TASK DATA ▸
◆ ◆ ◆ ◆ ◆ ◆ ◆
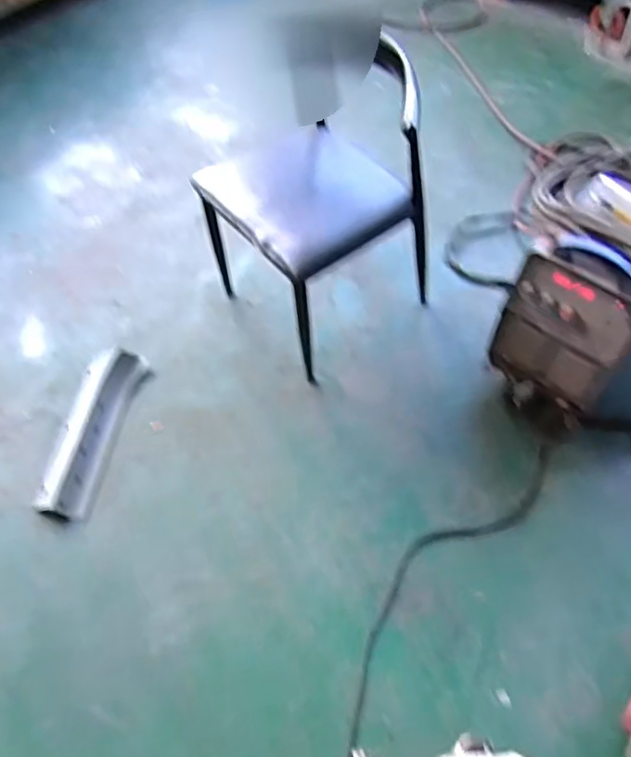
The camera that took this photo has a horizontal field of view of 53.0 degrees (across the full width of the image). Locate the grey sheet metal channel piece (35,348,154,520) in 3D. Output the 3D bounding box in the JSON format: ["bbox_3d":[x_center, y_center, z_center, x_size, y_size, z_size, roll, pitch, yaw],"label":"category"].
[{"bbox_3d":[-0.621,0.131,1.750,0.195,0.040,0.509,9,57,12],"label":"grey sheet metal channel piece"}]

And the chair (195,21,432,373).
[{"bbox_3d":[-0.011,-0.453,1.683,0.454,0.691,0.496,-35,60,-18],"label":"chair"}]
◆ ◆ ◆ ◆ ◆ ◆ ◆
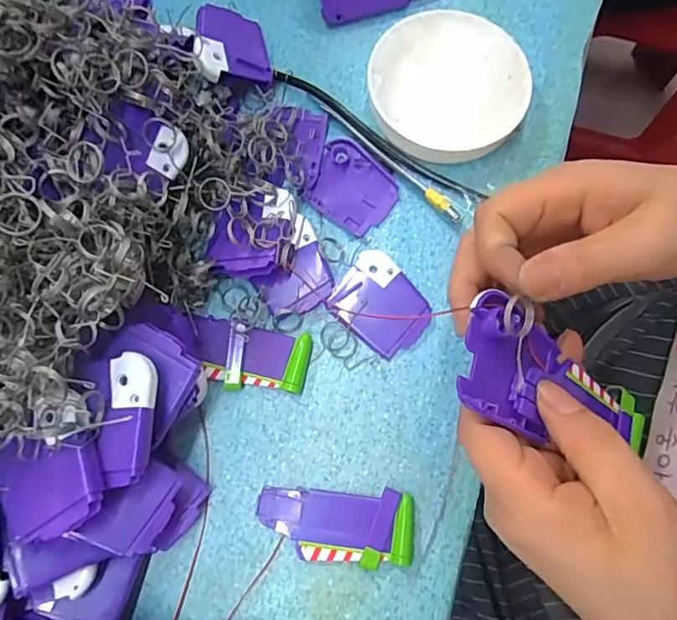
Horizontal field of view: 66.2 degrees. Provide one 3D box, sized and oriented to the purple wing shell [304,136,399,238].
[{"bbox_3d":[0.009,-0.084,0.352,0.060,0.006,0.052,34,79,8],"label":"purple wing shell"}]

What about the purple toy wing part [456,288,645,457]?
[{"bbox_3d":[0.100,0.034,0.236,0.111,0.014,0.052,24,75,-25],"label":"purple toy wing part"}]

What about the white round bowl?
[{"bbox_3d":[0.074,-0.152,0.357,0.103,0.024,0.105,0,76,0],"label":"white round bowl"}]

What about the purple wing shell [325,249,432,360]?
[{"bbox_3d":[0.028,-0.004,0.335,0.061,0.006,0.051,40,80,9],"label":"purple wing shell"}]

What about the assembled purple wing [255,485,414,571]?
◆ ◆ ◆ ◆ ◆ ◆ ◆
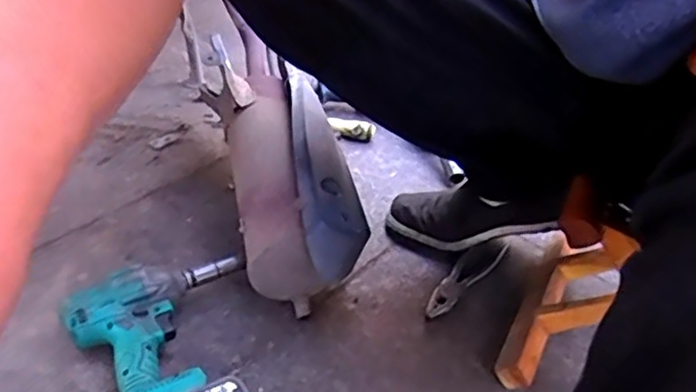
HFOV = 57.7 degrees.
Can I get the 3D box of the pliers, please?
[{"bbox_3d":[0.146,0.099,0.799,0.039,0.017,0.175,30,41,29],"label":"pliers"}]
◆ ◆ ◆ ◆ ◆ ◆ ◆
YOUR ASSIGNMENT ▸ In the listing above, find the line with "What about the purple wing" and the line with "What about the assembled", then print exactly those two lines and every line between them, and nothing more.

RESULT BELOW ▸
What about the purple wing shell [325,249,432,360]?
[{"bbox_3d":[0.028,-0.004,0.335,0.061,0.006,0.051,40,80,9],"label":"purple wing shell"}]

What about the assembled purple wing [255,485,414,571]?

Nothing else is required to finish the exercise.